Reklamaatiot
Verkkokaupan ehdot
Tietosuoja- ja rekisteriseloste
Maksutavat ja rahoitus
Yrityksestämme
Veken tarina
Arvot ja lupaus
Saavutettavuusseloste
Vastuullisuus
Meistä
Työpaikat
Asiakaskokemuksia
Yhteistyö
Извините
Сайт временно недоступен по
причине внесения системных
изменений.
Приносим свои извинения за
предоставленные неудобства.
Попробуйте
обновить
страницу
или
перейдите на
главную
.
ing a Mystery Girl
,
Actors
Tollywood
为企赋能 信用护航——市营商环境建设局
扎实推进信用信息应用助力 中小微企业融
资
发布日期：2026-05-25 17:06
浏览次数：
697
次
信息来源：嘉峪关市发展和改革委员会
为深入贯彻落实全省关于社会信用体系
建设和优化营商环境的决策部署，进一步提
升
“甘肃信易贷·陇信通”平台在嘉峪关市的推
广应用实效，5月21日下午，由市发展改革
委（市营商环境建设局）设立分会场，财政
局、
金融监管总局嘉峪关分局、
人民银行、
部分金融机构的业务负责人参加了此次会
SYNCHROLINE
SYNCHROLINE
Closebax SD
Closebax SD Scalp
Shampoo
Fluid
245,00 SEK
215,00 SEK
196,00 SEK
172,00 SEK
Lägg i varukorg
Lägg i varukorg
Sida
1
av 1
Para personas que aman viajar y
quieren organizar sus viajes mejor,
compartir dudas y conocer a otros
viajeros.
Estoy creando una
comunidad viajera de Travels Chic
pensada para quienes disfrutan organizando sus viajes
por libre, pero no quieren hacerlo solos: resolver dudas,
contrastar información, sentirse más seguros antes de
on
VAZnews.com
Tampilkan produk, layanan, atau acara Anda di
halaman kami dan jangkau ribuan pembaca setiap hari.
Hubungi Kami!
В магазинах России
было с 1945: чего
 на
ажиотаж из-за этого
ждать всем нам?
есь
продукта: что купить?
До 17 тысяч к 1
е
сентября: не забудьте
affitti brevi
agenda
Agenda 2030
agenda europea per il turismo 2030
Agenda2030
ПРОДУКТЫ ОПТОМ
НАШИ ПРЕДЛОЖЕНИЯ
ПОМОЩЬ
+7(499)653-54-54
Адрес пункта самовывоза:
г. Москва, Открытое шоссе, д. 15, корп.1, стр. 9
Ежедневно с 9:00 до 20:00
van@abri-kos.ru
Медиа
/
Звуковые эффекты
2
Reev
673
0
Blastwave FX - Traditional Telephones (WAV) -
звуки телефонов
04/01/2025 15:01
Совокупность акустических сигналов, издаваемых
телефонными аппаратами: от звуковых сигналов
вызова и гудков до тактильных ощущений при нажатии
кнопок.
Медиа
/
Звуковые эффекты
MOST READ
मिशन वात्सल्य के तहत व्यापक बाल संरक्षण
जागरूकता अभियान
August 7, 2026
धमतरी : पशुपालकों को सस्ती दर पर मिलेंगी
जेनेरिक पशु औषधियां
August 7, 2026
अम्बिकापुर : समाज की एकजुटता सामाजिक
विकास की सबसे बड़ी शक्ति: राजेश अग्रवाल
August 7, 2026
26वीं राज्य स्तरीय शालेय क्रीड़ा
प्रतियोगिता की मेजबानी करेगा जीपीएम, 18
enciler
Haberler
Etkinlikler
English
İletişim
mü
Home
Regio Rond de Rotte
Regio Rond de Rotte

* **Action item**:
Transcribe every line of text from all the items, keeping each line's wording, spelling, and order unchanged.

* **Task result**:
Reklamaatiot
Verkkokaupan ehdot
Tietosuoja- ja rekisteriseloste
Maksutavat ja rahoitus
Yrityksestämme
Veken tarina
Arvot ja lupaus
Saavutettavuusseloste
Vastuullisuus
Meistä
Työpaikat
Asiakaskokemuksia
Yhteistyö
Извините
Сайт временно недоступен по
причине внесения системных
изменений.
Приносим свои извинения за
предоставленные неудобства.
Попробуйте
обновить
страницу
или
перейдите на
главную
.
ing a Mystery Girl
,
Actors
Tollywood
为企赋能 信用护航——市营商环境建设局
扎实推进信用信息应用助力 中小微企业融
资
发布日期：2026-05-25 17:06
浏览次数：
697
次
信息来源：嘉峪关市发展和改革委员会
为深入贯彻落实全省关于社会信用体系
建设和优化营商环境的决策部署，进一步提
升
“甘肃信易贷·陇信通”平台在嘉峪关市的推
广应用实效，5月21日下午，由市发展改革
委（市营商环境建设局）设立分会场，财政
局、
金融监管总局嘉峪关分局、
人民银行、
部分金融机构的业务负责人参加了此次会
SYNCHROLINE
SYNCHROLINE
Closebax SD
Closebax SD Scalp
Shampoo
Fluid
245,00 SEK
215,00 SEK
196,00 SEK
172,00 SEK
Lägg i varukorg
Lägg i varukorg
Sida
1
av 1
Para personas que aman viajar y
quieren organizar sus viajes mejor,
compartir dudas y conocer a otros
viajeros.
Estoy creando una
comunidad viajera de Travels Chic
pensada para quienes disfrutan organizando sus viajes
por libre, pero no quieren hacerlo solos: resolver dudas,
contrastar información, sentirse más seguros antes de
on
VAZnews.com
Tampilkan produk, layanan, atau acara Anda di
halaman kami dan jangkau ribuan pembaca setiap hari.
Hubungi Kami!
В магазинах России
было с 1945: чего
 на
ажиотаж из-за этого
ждать всем нам?
есь
продукта: что купить?
До 17 тысяч к 1
е
сентября: не забудьте
affitti brevi
agenda
Agenda 2030
agenda europea per il turismo 2030
Agenda2030
ПРОДУКТЫ ОПТОМ
НАШИ ПРЕДЛОЖЕНИЯ
ПОМОЩЬ
+7(499)653-54-54
Адрес пункта самовывоза:
г. Москва, Открытое шоссе, д. 15, корп.1, стр. 9
Ежедневно с 9:00 до 20:00
van@abri-kos.ru
Медиа
/
Звуковые эффекты
2
Reev
673
0
Blastwave FX - Traditional Telephones (WAV) -
звуки телефонов
04/01/2025 15:01
Совокупность акустических сигналов, издаваемых
телефонными аппаратами: от звуковых сигналов
вызова и гудков до тактильных ощущений при нажатии
кнопок.
Медиа
/
Звуковые эффекты
MOST READ
मिशन वात्सल्य के तहत व्यापक बाल संरक्षण
जागरूकता अभियान
August 7, 2026
धमतरी : पशुपालकों को सस्ती दर पर मिलेंगी
जेनेरिक पशु औषधियां
August 7, 2026
अम्बिकापुर : समाज की एकजुटता सामाजिक
विकास की सबसे बड़ी शक्ति: राजेश अग्रवाल
August 7, 2026
26वीं राज्य स्तरीय शालेय क्रीड़ा
प्रतियोगिता की मेजबानी करेगा जीपीएम, 18
enciler
Haberler
Etkinlikler
English
İletişim
mü
Home
Regio Rond de Rotte
Regio Rond de Rotte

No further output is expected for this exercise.